Geraint Thomas (Ineos Grenadiers) was briefly distanced on stage 7 of the Tour de France as the yellow jersey group nudged its way up the second-category ascent of the Signal d'Uchon. But despite losing contact just before the summit, the Welshman and 2018 Tour de France winner was able to come back and finish with his main rivals.
Stage 7 of the race was won by Matej Mohorič (Bahrain Victorious). Thomas currently sits 13th overall, 5:29 behind race leader Mathieu van der Poel (Alpecin-Fenix).
The sight of Thomas losing ground on a climb before the race has even reached the Alps will hardly fill his team with confidence but the 35-year-old at least remains in contention for the overall standings, unlike Primož Roglič (Jumbo-Visma) who conceded almost 10 minutes and has seen his hope of winning the race brought to an end.
Thomas crashed on stage 3 of the race and suffered a dislocated shoulder in the fall.
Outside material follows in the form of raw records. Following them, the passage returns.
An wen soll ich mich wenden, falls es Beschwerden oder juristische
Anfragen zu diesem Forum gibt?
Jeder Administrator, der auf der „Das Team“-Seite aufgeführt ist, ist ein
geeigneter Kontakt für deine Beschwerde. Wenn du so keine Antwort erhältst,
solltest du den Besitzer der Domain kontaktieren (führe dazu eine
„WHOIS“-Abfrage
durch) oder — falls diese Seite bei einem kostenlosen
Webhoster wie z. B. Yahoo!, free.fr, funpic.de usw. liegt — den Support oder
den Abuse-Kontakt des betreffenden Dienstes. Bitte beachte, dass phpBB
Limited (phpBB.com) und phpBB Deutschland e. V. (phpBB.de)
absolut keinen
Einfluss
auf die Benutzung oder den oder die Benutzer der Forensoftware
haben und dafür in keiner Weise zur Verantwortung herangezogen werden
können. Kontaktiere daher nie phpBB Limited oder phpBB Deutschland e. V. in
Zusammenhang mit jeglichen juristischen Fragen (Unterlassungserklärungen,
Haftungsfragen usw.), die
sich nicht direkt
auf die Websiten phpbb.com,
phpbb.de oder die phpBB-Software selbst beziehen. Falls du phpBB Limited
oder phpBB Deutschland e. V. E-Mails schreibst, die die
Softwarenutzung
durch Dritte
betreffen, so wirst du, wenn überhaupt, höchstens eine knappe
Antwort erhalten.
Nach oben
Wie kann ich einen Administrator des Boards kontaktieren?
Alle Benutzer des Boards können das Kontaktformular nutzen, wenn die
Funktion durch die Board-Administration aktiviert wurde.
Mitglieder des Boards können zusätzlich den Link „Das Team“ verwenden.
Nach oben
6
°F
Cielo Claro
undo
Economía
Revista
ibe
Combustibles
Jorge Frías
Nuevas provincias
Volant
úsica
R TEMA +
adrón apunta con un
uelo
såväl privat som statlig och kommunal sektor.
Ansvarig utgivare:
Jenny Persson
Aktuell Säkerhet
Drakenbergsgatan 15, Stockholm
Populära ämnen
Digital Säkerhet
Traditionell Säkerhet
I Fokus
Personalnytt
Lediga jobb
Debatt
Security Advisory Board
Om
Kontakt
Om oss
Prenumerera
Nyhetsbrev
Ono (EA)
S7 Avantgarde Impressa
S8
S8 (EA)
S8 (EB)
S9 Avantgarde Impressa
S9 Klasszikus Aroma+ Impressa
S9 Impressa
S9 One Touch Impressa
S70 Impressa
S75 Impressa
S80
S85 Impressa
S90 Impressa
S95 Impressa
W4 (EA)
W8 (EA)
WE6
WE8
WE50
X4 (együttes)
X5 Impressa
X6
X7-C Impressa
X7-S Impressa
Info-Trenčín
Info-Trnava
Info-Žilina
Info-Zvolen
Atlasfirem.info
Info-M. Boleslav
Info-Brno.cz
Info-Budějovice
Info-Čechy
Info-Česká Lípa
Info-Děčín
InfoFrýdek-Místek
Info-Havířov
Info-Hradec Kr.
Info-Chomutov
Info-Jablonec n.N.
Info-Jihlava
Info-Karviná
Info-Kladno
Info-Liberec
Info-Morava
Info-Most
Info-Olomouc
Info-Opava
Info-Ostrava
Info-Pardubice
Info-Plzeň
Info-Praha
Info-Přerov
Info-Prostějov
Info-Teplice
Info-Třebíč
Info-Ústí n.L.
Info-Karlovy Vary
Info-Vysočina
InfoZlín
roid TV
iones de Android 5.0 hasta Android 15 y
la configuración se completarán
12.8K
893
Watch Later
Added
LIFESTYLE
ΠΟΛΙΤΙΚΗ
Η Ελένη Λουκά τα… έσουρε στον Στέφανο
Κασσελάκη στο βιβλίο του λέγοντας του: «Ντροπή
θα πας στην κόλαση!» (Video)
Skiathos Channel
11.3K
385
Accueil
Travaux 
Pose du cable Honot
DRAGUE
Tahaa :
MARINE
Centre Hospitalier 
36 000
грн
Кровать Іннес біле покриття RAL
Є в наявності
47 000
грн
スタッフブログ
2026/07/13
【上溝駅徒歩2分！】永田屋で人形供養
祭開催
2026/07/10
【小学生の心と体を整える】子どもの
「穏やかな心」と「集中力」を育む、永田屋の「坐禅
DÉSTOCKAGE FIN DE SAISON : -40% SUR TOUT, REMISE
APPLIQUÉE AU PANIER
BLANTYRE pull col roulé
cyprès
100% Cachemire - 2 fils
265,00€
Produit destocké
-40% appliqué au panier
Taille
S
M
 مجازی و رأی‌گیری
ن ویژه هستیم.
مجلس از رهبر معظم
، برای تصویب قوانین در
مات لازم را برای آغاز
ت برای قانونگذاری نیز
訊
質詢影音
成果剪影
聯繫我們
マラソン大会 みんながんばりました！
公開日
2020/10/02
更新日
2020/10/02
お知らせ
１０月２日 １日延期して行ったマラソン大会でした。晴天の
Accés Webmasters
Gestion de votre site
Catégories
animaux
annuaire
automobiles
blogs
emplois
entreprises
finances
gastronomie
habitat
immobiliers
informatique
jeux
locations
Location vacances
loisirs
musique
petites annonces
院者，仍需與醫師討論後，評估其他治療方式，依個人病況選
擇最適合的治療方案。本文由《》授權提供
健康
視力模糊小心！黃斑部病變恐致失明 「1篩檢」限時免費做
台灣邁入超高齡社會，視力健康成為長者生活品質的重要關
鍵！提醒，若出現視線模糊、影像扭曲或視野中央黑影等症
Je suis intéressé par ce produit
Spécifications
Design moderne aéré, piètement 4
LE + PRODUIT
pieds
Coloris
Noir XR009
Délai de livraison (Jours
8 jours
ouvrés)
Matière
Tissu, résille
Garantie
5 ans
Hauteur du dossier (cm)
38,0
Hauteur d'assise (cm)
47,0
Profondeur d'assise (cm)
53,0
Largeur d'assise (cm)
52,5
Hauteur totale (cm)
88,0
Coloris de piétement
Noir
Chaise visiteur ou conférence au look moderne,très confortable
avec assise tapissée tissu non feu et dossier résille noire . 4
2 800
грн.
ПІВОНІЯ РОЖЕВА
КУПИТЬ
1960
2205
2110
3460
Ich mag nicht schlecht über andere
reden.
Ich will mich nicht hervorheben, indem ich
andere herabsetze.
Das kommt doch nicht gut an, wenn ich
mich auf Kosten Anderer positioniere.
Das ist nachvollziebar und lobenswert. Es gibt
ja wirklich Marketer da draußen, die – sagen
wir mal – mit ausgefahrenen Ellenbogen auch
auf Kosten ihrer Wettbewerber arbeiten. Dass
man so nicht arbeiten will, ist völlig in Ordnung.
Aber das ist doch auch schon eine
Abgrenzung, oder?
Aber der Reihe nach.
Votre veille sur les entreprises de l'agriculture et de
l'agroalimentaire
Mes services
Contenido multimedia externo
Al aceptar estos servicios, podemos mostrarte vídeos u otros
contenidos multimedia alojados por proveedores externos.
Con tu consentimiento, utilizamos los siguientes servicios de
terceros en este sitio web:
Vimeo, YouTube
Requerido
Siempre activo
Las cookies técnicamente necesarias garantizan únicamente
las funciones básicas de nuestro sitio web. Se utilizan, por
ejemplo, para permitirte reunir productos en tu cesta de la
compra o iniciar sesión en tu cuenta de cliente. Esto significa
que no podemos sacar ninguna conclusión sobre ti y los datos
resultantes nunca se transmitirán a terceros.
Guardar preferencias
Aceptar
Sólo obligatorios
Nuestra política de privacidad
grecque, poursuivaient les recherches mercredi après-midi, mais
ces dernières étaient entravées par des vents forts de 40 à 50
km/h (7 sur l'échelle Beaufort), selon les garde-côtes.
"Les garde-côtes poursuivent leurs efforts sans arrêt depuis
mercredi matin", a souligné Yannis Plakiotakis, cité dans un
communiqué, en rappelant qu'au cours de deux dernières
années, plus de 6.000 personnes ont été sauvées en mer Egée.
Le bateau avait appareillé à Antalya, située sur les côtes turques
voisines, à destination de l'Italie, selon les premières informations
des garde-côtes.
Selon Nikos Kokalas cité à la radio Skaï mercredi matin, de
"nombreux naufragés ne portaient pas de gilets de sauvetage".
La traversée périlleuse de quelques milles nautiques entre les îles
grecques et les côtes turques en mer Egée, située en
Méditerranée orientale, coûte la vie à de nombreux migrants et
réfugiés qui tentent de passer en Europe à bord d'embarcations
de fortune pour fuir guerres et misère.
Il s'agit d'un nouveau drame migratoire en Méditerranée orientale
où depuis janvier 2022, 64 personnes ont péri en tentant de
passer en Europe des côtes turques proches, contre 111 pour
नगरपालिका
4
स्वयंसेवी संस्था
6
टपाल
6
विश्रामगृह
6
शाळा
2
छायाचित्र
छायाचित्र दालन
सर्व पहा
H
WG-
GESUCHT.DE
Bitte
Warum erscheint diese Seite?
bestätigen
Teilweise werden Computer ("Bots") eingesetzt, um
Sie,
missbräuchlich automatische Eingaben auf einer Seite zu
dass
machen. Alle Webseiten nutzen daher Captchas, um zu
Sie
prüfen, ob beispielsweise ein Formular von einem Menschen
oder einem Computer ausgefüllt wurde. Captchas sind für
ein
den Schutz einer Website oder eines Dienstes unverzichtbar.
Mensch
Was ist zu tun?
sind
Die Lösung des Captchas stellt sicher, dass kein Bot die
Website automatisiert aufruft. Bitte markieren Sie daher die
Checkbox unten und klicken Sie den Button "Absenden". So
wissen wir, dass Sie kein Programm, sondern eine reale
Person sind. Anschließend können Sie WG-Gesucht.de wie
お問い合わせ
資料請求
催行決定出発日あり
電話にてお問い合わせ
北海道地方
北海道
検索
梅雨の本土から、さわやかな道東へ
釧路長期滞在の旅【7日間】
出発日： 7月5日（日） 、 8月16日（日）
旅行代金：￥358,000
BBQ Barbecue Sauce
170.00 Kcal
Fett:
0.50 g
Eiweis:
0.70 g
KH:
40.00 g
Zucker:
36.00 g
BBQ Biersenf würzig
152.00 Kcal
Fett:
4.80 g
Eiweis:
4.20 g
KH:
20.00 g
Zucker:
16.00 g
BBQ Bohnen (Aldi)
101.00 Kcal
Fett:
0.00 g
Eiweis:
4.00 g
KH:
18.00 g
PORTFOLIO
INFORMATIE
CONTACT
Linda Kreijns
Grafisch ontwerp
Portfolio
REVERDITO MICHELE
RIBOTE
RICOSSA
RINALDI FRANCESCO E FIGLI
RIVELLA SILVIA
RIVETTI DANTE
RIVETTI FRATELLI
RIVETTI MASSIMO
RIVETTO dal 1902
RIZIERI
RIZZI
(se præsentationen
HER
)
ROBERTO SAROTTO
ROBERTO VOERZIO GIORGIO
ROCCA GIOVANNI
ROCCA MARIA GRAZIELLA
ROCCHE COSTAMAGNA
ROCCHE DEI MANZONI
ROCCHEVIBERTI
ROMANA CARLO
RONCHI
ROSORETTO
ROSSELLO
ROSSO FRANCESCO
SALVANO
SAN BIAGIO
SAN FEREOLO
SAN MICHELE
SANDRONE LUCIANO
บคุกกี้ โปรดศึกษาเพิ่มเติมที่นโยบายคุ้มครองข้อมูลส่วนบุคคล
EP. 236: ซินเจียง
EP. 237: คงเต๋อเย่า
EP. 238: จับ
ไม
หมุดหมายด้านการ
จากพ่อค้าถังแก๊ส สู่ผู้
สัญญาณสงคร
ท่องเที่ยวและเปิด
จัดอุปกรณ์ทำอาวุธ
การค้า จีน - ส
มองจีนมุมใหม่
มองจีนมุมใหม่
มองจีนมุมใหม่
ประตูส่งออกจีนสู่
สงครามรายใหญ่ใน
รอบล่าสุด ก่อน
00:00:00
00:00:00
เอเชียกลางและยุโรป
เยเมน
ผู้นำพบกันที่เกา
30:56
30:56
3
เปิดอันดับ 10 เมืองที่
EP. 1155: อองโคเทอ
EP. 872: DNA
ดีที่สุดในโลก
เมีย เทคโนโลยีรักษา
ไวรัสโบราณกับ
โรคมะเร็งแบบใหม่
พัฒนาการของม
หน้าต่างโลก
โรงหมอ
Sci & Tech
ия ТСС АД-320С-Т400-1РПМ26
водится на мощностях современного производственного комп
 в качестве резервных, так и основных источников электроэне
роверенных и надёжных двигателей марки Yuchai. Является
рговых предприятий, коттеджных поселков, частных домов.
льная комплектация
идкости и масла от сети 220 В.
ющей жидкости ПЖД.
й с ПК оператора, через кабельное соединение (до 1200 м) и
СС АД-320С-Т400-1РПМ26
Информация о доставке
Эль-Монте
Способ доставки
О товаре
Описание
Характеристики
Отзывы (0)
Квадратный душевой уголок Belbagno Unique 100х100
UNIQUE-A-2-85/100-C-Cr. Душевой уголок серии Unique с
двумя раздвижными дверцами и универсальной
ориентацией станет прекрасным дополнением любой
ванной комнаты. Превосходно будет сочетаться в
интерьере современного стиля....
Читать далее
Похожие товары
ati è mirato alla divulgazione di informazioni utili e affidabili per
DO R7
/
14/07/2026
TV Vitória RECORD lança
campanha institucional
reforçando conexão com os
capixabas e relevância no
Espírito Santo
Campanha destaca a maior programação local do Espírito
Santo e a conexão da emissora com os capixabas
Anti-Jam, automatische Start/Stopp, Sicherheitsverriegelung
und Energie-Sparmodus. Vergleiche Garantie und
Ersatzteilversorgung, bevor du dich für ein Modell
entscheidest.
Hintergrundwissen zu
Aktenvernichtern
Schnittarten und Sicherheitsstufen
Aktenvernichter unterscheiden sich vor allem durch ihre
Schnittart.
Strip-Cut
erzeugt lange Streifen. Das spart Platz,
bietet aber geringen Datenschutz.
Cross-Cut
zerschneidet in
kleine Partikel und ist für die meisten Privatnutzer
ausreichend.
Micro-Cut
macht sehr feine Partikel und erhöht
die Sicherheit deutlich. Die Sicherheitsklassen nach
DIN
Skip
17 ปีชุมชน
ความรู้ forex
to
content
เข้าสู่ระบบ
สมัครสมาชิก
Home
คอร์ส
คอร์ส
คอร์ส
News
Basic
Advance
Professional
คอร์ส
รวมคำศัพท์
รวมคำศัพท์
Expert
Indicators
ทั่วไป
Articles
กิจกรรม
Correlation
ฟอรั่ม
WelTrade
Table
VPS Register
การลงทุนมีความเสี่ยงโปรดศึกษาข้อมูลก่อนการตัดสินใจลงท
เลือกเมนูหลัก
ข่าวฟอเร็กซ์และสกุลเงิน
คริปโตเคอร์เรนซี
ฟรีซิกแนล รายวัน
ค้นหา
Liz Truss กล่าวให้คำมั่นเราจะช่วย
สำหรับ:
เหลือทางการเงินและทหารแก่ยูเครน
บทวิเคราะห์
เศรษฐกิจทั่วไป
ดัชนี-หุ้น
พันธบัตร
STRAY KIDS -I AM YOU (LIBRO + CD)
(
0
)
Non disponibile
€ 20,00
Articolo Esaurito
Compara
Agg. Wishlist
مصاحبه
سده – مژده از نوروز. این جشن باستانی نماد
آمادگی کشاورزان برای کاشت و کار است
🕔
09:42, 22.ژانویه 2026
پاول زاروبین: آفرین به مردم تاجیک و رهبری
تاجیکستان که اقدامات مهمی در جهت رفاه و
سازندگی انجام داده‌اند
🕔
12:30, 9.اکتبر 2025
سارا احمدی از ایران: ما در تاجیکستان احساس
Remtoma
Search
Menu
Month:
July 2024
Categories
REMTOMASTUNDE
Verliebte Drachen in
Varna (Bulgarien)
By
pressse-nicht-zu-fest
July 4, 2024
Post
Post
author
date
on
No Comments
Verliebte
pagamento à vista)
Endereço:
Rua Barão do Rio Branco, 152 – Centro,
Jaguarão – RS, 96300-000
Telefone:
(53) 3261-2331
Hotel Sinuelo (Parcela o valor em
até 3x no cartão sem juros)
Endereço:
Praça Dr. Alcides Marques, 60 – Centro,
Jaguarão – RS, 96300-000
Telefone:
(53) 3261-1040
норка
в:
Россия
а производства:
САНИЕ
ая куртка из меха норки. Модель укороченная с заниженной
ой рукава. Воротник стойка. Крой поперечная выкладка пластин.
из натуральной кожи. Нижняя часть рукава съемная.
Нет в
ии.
It looked as though his race was over at that point but he received medical treatment on the side of the road and made it through. His time trial on stage 5 was dogged if not successful, but he remains in pain and trying to recover whilst riding what has been a relentless Grand Tour.
“We hoped that UAE [Team Emirates] would have to ride all day, which they did. Van Aert was in a great position up there and it's not every day that you see the yellow jersey in the break,” Thomas said as he described what had been a fast start to stage 7.
“It was a tough day and then obviously with the last 80 kilometres with the smaller roads, up and down, it was just racing from behind for position with some tough climbs at the end.”
While Thomas’ teammate Richard Carapaz was able to put in two significant digs on the final climb, the Welshman was forced to ride at his own pace. He lost contact with the GC riders just as the summit of the climb approached, but was able to regain his place within the group well before the finish.
When asked if he thought his struggle was the effects of his stage 3 crash, Thomas confirmed, “It was quite a big crash. It's easy to talk myself into it, 'I'm OK, blah blah blah' - it takes a lot out of you, as you can see with Roglič as well.
"I didn't want to go full, 100 per cent. I was still in contact with 200 metres to go. I just tried to pace it. It was OK in the end. I'm suffering but hopefully I'll start to feel better soon. Maybe not in the next two days. For sure I'll try to stay there or thereabouts. Obviously Billy [Carapaz] is in a good position and we'll try to use that as best we can."
Thomas stressed that he wasn’t looking for excuses at this point and that his recovery from the hard fall on stage 3 just needed time.
“It was a big old crash and it was similar to the Giro one when I dislocated my shoulder the first time. I did a good time trial the next day but then lost time the next day. At least this is better than that. I was suffering and it takes a lot out of me, too. The last two sprint days weren’t easy. I just tried to pace it today. I only lost contact with about 200m. There’s still a long way to go. I don’t want it to sound like I’m just making excuses and that, it was just a heavy crash."